Cette comédie musicale bourrée d’effets spéciaux spectaculaires tente de nous donner un aperçu de ce que sera notre monde dans le futur…
JUST IMAGINE
1930 – USA
Réalisé par David Butler
Avec John Garrick, Maureen O’Sullivan, El Brendel, Marjorie White, Frank Albertson, Hobart Bosworth, Kenneth Thomson, Mischa Auer, Ivan Linow, Joyzelle Joyner
THEMA FUTUR
L’Amour en l’an 2000 est une épopée de science-fiction extrêmement ambitieuse doublée d’un mélodrame, d’une romance, d’un vaudeville et d’une comédie musicale. Autant dire que le long-métrage de David Butler (un cinéaste à l’œuvre depuis la fin des années 20) n’entre pas facilement dans les cases et fait figure d’exception tant il s’amuse à mélanger les genres. Tout commence par des images du New York de 1880. Les chevaux battent le pavé en trainant leurs carioles, les passants déambulent paisiblement, les vélos glissent sur la chaussée… Puis nous faisons un bond en avant de cinq décennies. En 1930, le même quartier a bien changé. Un trafic ininterrompu de voitures et d’autobus sature les rues, les klaxons retentissent, les passants slaloment dangereusement entre les véhicules lancés à vive allure… Sur sa lancée, le film propose de faire un nouveau bond dans le temps de cinquante ans. Nous voilà donc dans le lointain futur… de l’année 1980. Les gens n’ont plus de noms mais des numéros, le gouvernement décide qui doit épouser qui, des pilules ont remplacé les aliments et les bébés s’achètent dans des distributeurs.

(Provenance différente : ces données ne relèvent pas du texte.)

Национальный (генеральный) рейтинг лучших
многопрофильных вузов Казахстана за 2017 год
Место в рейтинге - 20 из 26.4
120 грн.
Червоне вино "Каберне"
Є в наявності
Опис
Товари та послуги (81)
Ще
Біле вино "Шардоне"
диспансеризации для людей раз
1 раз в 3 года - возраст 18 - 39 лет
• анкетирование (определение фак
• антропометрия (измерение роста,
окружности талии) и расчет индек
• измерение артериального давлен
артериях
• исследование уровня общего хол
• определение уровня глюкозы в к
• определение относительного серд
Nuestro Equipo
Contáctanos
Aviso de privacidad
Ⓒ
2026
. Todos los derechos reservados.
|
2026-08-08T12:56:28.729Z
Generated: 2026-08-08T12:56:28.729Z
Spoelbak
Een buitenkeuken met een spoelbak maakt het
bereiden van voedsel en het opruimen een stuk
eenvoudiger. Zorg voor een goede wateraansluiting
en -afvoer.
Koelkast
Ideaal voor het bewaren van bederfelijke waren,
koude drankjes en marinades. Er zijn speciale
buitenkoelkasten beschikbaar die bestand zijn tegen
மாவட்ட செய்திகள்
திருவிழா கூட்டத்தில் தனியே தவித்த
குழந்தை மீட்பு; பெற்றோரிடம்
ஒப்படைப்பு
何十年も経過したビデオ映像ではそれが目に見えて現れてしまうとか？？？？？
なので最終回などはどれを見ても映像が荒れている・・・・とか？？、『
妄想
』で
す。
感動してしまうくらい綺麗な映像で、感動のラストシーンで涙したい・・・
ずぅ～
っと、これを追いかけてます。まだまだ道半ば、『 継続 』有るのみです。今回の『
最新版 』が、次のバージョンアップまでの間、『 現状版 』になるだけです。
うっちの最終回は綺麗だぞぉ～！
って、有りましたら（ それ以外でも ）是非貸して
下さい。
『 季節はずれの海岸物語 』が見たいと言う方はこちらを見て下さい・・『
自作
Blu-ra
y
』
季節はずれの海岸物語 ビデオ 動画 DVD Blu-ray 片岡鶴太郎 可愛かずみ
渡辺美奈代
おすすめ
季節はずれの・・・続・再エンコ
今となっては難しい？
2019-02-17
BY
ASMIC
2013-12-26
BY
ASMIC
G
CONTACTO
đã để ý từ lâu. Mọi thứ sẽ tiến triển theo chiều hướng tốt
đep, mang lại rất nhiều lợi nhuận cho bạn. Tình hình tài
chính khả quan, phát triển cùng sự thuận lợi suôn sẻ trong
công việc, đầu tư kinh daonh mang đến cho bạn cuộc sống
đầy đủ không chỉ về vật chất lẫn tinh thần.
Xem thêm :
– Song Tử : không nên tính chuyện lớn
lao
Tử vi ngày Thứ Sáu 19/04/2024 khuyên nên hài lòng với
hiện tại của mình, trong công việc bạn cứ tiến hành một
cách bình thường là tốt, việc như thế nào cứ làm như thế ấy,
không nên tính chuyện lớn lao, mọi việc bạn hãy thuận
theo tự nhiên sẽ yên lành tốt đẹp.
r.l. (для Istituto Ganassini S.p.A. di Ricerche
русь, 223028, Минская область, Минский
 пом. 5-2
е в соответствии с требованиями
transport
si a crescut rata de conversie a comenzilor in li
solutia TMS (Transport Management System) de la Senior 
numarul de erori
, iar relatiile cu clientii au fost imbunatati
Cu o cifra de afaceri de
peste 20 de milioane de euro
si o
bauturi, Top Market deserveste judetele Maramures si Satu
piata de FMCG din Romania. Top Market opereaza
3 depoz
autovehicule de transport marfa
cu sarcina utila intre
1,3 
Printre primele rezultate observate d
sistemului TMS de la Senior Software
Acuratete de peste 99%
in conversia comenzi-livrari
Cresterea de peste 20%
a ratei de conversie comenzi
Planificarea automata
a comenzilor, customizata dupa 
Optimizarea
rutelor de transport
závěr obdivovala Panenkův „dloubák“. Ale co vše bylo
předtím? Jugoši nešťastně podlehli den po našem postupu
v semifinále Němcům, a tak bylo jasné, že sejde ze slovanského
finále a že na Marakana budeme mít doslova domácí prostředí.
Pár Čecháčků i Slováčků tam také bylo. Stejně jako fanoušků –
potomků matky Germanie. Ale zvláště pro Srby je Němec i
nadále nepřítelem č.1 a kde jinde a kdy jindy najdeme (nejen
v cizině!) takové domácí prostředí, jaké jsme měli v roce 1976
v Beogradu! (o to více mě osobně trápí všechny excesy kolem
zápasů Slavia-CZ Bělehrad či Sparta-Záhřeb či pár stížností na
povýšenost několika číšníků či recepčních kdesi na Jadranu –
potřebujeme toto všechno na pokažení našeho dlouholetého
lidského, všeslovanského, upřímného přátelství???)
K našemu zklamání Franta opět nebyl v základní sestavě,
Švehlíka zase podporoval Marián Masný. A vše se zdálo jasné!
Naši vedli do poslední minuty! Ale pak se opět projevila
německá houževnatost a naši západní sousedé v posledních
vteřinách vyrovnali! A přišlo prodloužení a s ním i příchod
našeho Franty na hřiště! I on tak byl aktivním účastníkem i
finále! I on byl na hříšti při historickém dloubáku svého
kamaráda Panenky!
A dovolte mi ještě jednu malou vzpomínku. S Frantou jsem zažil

Désormais, on ne se déplace plus en voiture mais en aéroplane. D’où de très impressionnants panoramas où des avions traversent les cieux par centaines au milieu de buildings gigantesques tandis que les métros se faufilent comme des serpents géants sur des ponts aériens.
Ces visions fantastiques, qui évoquent beaucoup Metropolis et dont la direction artistique est assurée par Stephen Goosson (Horizons perdus), sont obtenues à l’aide de maquettes et de peintures sur verre conçues par une poignée de génies d’effets spéciaux comme Ralph Hammeras (20 000 lieues sous les mers), Willis O’Brien et Marcel Delgado (King Kong). Plusieurs technologies futuristes exhibées dans le film s’avèrent étonnamment prophétiques, du sèche-mains électrique au visiophone en passant par les vidéo-conférences. D’autres sont parfaitement fantaisistes, comme la machinerie utilisée par un médecin pour ramener à la vie un homme mort en 1930 grâce à des rayons de son invention. On note que l’équipement électrique mis en scène dans cette séquence est l’œuvre de Kenneth Strickfaden, qui le réutilisera un an plus tard dans le Frankenstein de James Whale. L’Amour en l’an 2000 (un titre français un peu à côté de la plaque) nous subjugue donc régulièrement par ses trucages étonnants, ses mille trouvailles visuelles et ses superbes designs art-déco réinventant sous un jour futuriste les tendances esthétiques des années 30.
Détour vers le futur
Tout cet arsenal ne parvient pas totalement à masquer le simplisme du scénario, qui s’attache principalement aux amours contrariés de J-21 (John Garrick) et LN-18 (Maureen O’Sullivan, la future Jane de Tarzan). Les passages du film qui ont le plus mal vieilli sont certainement les séquences humoristiques assurées par El Brendel, rapidement pénible dans son long sketch de faire-valoir idiot au fort accent suédois (qui exprime sa nostalgie des années 30 à travers la réplique récurrente « redonnez-moi le bon vieux temps ! »). Œuvre composite, le long-métrage de David Butler est aussi une comédie musicale, interrompant donc régulièrement le fil de sa narration pour intercaler des chansons d’opérette susurrées par les protagonistes. Le film vire même au space opera au moment où nos héros s’envolent vers la planète Mars pour y découvrir de belles indigènes en tenues exotiques et une tribu primitive agressive, avec en prime un spectaculaire numéro musical tribal se déployant au pied d’une gigantesque statue au regard menaçant. Nous voilà soudain à mi-chemin entre Georges Méliès et Buck Rogers. Le vaisseau spatial créé pour le film (en version miniature et grandeur nature) sera d’ailleurs réutilisé dans le sérial Flash Gordon de 1936. Alors certes, L’amour en l’an 2000 est un film imparfait et souvent dénué de finesse. Mais quel spectacle ! Quelle démesure ! Quelle générosité ! Redécouvrir cette œuvre bien des années plus tard permet de mesurer la folle audace de cette superproduction délirante dont on ne connaît pas d’équivalent.